Assignment: Summarize the Haskell join thread below in two sentences.

Join or merge function in haskell

Question

Is there a function in Haskell to do the equivalent of an SQL join or an R merge ?

Basically I have two list of tuples and would like to 'zip' them according to their key. I know there is only one or zero value for each key

a = [(1, "hello"), (2, "world")]
b = [(3, "foo"), (1, "bar")]

And get something like

 [ (Just (1, "hello), Just (1, "bar))
 , (Just (2, "world), Nothing)
 , (Nothing         , Just (3, "foo"))
 ]

Types could be either `[a] -> [b] -> [(Maybe a), (Maybe b)]` or `[a] -> [b] -> [([a], (b)]` to manage collision. — mb14, Jun 26 '14 at 07:21
I'd expect `listJoinBy :: (a -> b -> Bool) -> [a] -> [b] -> [(a,b)]` or `listJoin :: (Eq c) => (a -> c) -> (b -> c) -> [a] -> [b] -> [(a,b)]`. The latter would be useful with record syntax and can be implemented in terms of the former. — Franky, Jun 26 '14 at 07:34
@Franky with only `Eq` restriction the minimum complexity is `O(n^2)`, **when possible**, is better restrict to `Ord` (with complexity `O(n log n)`) — josejuan, Jun 26 '14 at 07:45
this is better represented with `Data.These` since `(Nothing, Nothing)` is impossible. Related thread: http://stackoverflow.com/questions/18210765/instance-alternative-ziplist-in-haskell — Will Ness, Jun 26 '14 at 08:59

josejuan · Answer 1 · 2014-06-26T13:46:21.873

With ordered sets (lists) and Ord key

key = fst

fullOuterJoin xs [] = map (\x -> (Just x, Nothing)) xs
fullOuterJoin [] ys = map (\y -> (Nothing, Just y)) ys
fullOuterJoin xss@(x:xs) yss@(y:ys) =
  if key x == key y
    then (Just x, Just y): fullOuterJoin xs ys
    else
      if key x < key y
        then (Just x, Nothing): fullOuterJoin xs yss
        else (Nothing, Just y): fullOuterJoin xss ys

(complexity is O(n+m) but if you must to sort then is O(n log n + m log m))

example

setA = [(1, "hello"), (2, "world")]
setB = [(1, "bar"), (3, "foo")]

*Main> fullOuterJoin setA setB
[(Just (1,"hello"),Just (1,"bar")),(Just (2,"world"),Nothing),(Nothing,Just (3, "foo"))]

(obviously with sort support

fullOuterJoin' xs ys = fullOuterJoin (sort xs) (sort ys)

Input data:

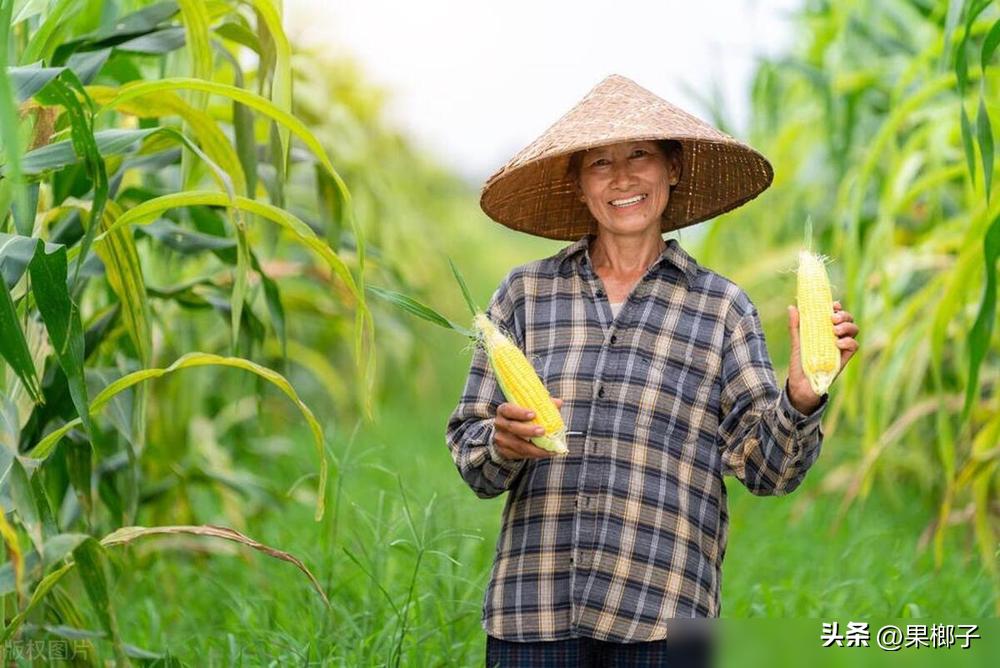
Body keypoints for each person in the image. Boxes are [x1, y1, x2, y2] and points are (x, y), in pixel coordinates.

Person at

* * *

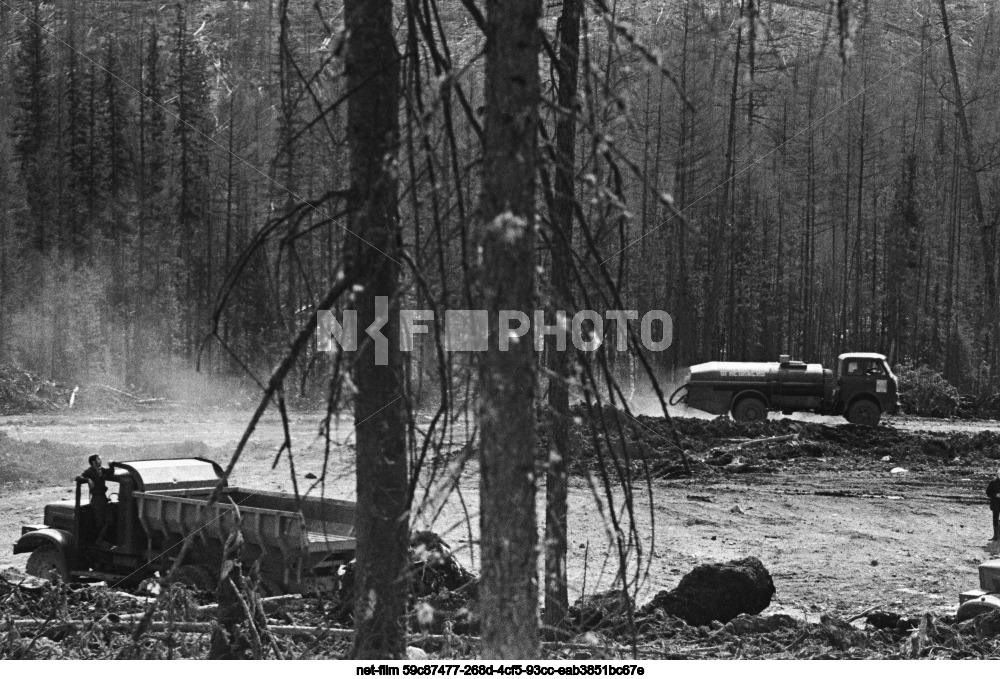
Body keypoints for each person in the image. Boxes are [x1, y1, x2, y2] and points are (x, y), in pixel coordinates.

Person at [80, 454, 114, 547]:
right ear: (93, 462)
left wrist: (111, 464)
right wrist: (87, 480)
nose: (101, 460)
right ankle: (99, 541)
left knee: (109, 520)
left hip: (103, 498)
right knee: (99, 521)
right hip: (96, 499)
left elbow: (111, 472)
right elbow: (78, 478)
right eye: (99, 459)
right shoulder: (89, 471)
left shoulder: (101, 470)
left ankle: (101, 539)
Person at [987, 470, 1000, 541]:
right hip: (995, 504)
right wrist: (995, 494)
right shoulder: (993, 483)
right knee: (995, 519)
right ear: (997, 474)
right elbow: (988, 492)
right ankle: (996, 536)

Expected answer: The question asks whether Haskell has a function equivalent to an SQL join or an R merge, one that combines two lists of tuples by key into pairs of Maybe values. An answer defines fullOuterJoin for ordered lists with an Ord key, which runs in O(n+m) time, or O(n log n + m log m) if the lists must be sorted first.